続いて、psql と libpq を make し、インストールします。データベース・サーバ本体 (src/backend 以下) はビルドする必要はありません。

$ cd $PGSRC/src/bin
$ make
$ make install
$ cd $PGSRC/src/interfaces/libpq
$ make
$ make install
トラブルシュート : ここで "../../src/Makefile.global:350: ../../src/Makefile.port: No such file or directory" のようなエラーが発生する場合、Cygwin 版ではない make を使ってしまっているのかもしれません。代わりに $ /usr/bin/make とフルパスを指定して実行してください。

インストールが完了したら、psql を使う前に、以下の環境変数を設定してください。~/.bash_profile に追記します。

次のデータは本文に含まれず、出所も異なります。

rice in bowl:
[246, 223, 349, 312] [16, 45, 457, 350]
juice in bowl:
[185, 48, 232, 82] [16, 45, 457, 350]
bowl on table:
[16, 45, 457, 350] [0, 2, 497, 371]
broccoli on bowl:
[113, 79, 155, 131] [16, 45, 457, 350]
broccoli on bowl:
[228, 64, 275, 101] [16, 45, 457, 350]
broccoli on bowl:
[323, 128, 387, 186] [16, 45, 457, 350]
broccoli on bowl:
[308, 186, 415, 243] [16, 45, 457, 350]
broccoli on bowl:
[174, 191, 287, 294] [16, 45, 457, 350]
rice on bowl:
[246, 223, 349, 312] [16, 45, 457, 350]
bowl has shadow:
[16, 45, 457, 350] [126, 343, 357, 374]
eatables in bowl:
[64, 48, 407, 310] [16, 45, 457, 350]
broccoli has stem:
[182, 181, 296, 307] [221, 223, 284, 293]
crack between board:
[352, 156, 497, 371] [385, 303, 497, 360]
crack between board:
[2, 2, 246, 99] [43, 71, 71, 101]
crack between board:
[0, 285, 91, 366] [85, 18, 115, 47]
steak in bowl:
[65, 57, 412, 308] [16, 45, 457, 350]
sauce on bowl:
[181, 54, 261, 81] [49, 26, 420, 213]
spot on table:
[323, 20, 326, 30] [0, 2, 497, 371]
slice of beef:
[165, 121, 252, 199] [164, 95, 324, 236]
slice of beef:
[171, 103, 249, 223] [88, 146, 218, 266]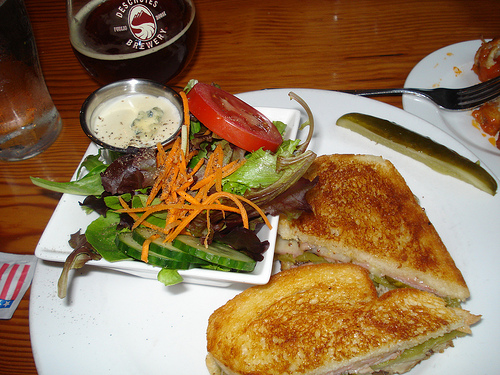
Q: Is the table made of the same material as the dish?
A: No, the table is made of wood and the dish is made of metal.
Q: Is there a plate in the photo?
A: Yes, there is a plate.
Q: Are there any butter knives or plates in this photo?
A: Yes, there is a plate.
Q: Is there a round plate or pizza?
A: Yes, there is a round plate.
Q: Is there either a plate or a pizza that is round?
A: Yes, the plate is round.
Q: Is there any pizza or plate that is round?
A: Yes, the plate is round.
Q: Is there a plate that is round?
A: Yes, there is a round plate.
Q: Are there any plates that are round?
A: Yes, there is a plate that is round.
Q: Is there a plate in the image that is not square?
A: Yes, there is a round plate.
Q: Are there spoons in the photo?
A: No, there are no spoons.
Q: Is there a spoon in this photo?
A: No, there are no spoons.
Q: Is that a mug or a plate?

export PATH=/usr/local/pgsql/bin:/usr/local/pgsql/lib:$PATH
export PGHOST=localhost
export PGCLIENTENCODING=sjis

その他には、下記もお好みで追記してください。特に日本語データを扱う場合には、control-chars の設定を追加する必要があります。

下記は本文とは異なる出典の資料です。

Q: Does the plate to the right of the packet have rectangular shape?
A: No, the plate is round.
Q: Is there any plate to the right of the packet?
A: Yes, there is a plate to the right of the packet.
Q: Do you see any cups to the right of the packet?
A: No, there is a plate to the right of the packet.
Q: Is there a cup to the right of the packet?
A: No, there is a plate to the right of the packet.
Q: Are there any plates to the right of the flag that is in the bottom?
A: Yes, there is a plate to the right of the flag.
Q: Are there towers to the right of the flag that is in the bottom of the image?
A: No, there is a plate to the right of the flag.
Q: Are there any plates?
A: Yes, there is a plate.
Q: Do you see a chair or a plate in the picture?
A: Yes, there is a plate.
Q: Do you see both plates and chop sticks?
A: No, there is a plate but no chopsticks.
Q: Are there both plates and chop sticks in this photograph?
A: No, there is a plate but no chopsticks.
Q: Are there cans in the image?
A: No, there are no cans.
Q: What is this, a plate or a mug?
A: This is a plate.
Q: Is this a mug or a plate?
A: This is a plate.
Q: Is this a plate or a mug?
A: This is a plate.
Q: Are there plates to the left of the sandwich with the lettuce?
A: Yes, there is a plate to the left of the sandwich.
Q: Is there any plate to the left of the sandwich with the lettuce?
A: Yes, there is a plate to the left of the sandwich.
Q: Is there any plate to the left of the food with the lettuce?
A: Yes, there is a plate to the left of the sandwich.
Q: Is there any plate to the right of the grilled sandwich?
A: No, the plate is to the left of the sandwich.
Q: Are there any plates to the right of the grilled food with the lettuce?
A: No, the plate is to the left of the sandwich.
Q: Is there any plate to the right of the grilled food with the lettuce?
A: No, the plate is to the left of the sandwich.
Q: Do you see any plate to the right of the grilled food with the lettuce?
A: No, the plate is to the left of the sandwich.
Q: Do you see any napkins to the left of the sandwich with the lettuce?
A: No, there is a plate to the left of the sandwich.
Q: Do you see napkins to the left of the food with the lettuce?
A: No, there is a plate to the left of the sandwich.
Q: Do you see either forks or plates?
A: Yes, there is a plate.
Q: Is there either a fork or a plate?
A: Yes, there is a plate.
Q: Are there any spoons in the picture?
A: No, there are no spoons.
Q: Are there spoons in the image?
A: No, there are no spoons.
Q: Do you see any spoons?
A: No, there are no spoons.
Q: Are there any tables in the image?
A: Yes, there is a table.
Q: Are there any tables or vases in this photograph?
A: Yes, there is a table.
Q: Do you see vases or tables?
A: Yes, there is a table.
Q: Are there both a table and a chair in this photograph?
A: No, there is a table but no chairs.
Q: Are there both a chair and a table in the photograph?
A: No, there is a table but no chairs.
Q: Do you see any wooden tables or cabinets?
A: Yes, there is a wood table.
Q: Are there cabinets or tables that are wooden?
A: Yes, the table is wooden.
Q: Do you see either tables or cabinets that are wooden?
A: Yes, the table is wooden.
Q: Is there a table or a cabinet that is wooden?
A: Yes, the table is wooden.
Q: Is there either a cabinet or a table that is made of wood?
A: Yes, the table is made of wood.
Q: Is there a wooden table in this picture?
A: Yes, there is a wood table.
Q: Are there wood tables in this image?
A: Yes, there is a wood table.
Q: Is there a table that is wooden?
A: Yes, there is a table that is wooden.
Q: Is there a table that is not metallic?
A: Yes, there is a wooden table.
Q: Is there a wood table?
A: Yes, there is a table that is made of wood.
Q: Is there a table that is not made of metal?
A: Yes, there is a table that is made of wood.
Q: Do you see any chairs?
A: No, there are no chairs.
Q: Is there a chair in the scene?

export PGUSER=postgres # ログインユーザを postgres に
export LANG=ja # メッセージを日本語に
export LESS='--raw-control-chars' # psqlのページャで日本語を表示
alias ls='ls --show-control-chars' # lsで日本語を表示 (一般的な設定)

Windows コマンドライン版との違い

Cygwin版とWindows コマンドライン版の違いは、主に readline ライブラリの有無です。Cygwin 版では以下の利点があり、使い勝手がかなり向上すると思います。

入力補完や履歴管理機能が豊富
タブキーでの入力補完や Ctrl+R での履歴サーチが利用できるため便利です。コマンドライン版では上下キーでの履歴を遡る機能のみがあります。
Ctrl+C ではクエリのキャンセルのみ行われる
コマンドライン版はなぜかプログラムごと終了してしまいます。
複数行のSQLの扱いが適切
入力履歴にて、コマンドライン版では改行ごとに分割されてしまいますが、Cygwin版ではセミコロン (;) までを1つのSQLとして扱えます。

psql の具体的な使い方は、別記事「psqlを使ってみよう」を参考にしてください。